Rework the lines of the data that begin with the one containing "Diamond Engagement Rings" and end with the one containing "suggestions?", replacing "Engagement Rings" with "Wedding Bands" and keeping everything else unchanged. Return only those lines.

- Provided entries:
■ ■ ■
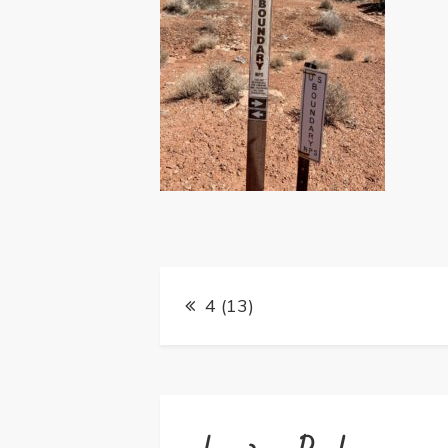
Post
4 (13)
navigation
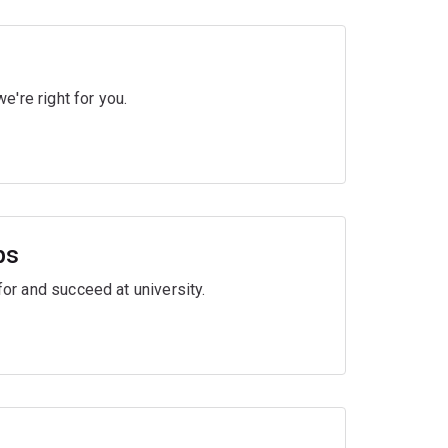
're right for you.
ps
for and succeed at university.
■ ■ ■
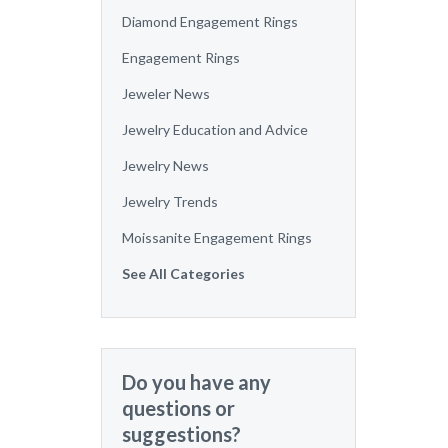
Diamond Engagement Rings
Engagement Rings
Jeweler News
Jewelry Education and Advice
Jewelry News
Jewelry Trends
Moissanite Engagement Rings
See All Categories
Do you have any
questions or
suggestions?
■ ■ ■
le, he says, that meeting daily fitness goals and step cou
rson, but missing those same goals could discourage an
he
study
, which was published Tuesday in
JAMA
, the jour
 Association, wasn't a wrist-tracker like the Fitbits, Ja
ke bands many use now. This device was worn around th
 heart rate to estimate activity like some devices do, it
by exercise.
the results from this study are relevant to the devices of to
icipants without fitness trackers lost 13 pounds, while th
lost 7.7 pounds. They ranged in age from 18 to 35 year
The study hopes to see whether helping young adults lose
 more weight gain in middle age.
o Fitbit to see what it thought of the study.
■ ■ ■
- Answer space:
Diamond Wedding Bands
Wedding Bands
Jeweler News
Jewelry Education and Advice
Jewelry News
Jewelry Trends
Moissanite Wedding Bands
See All Categories
Do you have any
questions or
suggestions?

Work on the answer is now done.